Afternoon trickle. Interactive use through a research notebook: ~200 requests over 6 hours. CMU stays warm (at least one CMU active throughout), serving at 1.2s median per request.
Overnight idle. 19:00 to 08:00 next morning: no traffic. CMUs spin down. Bill drops to the minimum until next traffic.
Daily totals. ~30,200 invocations; ~18 hours of active CMU time. CMU-minute charges compute the bill. Total engineering time for the day: zero, no endpoints to patch, no scaling policies to tune. The research team’s focus stays on the next fine-tune instead of the infrastructure of the last one.
Version update in the afternoon. Research team finishes a new fine-tune at 14:00. They kick off CreateModelImportJob; it completes at 14:35. Their evaluation suite runs against the new ARN for an hour. At 15:45, staging traffic routes to the new ARN via the config flip; the production flip comes the next morning after overnight validation. Rollback path: flip the config back. Average total time from “new weights” to “production traffic”: half a day, most of which is the eval.
What’s worth remembering
- Custom Model Import is for supported architectures only. Llama, Mistral, Mixtral, Flan, Gemma, Qwen at time of writing. Novel architectures need SageMaker endpoints.
- The cost model is per-CMU-minute, not per-token. Steady high-utilisation workloads map well; sporadic workloads pay for idle CMU time within minimum billable windows.
- Ops surface is near-zero compared to SageMaker endpoints. AWS manages the hosting, scaling, and availability. We manage the weights and the caller config.
- Cold starts exist. Measurable seconds on the first call after idle. Warm with a heartbeat if interactive latency matters; ignore if batch.
- Versioning is via new import + new ARN. Rollback is a config flip. Keep the previous ARN registered until you’re confident in the new one.
- Evaluation happens before and after import. Before, on the weights themselves in a SageMaker training/evaluation job. After, on the imported ARN to confirm no regression from the conversion step.
- Bedrock’s data handling applies. Imported models inherit Bedrock’s no-data-for-training policy, VPC endpoints, IAM, and CloudTrail. HIPAA workloads are supported the same way.

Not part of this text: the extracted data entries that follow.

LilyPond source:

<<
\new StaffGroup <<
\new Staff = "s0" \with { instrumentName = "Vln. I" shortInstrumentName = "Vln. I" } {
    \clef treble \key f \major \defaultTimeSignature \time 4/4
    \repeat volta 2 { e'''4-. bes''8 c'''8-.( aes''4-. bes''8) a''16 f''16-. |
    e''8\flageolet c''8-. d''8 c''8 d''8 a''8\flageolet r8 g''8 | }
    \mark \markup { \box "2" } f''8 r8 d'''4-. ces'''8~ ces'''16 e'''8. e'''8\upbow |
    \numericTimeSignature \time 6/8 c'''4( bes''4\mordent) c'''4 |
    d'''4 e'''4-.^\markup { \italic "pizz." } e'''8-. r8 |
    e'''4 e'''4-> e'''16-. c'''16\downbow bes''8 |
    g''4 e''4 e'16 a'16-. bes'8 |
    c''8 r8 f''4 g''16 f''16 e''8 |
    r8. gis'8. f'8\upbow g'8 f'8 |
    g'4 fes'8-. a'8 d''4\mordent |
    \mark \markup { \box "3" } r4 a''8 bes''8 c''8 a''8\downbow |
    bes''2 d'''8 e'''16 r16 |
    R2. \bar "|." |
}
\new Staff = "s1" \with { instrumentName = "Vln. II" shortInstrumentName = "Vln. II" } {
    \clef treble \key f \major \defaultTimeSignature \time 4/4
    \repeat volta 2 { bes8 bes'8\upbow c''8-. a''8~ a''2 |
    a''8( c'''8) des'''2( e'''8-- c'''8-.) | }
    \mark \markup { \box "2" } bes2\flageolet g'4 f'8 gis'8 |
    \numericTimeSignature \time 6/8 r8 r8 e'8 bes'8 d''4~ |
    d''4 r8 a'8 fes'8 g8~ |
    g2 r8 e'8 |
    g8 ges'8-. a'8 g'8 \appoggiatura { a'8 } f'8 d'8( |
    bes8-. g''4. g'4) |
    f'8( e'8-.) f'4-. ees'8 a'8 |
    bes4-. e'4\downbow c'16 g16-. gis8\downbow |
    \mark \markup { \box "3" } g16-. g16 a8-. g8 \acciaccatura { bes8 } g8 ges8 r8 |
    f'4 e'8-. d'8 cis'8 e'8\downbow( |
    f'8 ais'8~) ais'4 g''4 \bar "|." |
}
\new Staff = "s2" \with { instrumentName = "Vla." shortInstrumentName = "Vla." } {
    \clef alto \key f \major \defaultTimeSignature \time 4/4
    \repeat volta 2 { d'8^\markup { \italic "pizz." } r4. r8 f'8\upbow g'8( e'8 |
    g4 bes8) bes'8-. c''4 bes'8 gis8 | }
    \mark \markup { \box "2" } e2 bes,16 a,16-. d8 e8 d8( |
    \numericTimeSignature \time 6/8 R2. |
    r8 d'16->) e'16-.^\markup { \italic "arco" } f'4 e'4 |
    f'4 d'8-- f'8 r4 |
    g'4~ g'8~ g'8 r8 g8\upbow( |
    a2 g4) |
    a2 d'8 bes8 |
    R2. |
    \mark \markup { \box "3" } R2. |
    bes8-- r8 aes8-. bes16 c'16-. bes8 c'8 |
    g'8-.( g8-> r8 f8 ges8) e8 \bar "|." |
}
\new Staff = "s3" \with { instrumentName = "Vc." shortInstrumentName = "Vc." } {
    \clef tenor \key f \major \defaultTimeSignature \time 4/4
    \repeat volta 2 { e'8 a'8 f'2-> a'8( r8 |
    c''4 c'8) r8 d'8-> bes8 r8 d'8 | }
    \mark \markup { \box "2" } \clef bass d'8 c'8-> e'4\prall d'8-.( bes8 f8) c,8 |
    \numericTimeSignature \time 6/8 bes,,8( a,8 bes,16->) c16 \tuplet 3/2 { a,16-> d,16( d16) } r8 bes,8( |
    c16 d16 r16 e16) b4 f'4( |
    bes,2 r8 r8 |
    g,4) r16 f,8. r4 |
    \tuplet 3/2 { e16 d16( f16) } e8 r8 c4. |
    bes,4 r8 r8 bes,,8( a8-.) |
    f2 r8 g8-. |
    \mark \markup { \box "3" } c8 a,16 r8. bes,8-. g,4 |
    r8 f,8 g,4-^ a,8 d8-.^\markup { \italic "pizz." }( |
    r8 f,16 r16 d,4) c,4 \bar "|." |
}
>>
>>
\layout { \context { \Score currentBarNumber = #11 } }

- When Bedrock fine-tuning is an option, prefer it. Fine-tuning a Bedrock-native model (Claude, Nova, Titan) through Bedrock’s own fine-tuning removes the import step entirely. Custom Model Import is the correct answer when the base must come from outside.
Weights trained elsewhere, served through Bedrock’s front door, with the same API, IAM, observability, and audit story as the foundation models sitting next to them. The research team ships their fine-tune; ops doesn’t get a new endpoint to care for; the application doesn’t learn a new SDK. That’s the whole point of the path.